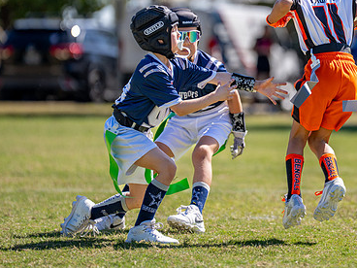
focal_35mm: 335
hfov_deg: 5.9
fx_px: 3455
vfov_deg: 4.4
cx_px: 297
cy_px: 73
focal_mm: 200
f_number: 2.8
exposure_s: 1/2000
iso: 160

****************************************

Repeat every entry above word for word, and include no pictures.

→ ANSWER TO THIS PROBLEM:
focal_35mm: 335
hfov_deg: 5.9
fx_px: 3455
vfov_deg: 4.4
cx_px: 297
cy_px: 73
focal_mm: 200
f_number: 2.8
exposure_s: 1/2000
iso: 160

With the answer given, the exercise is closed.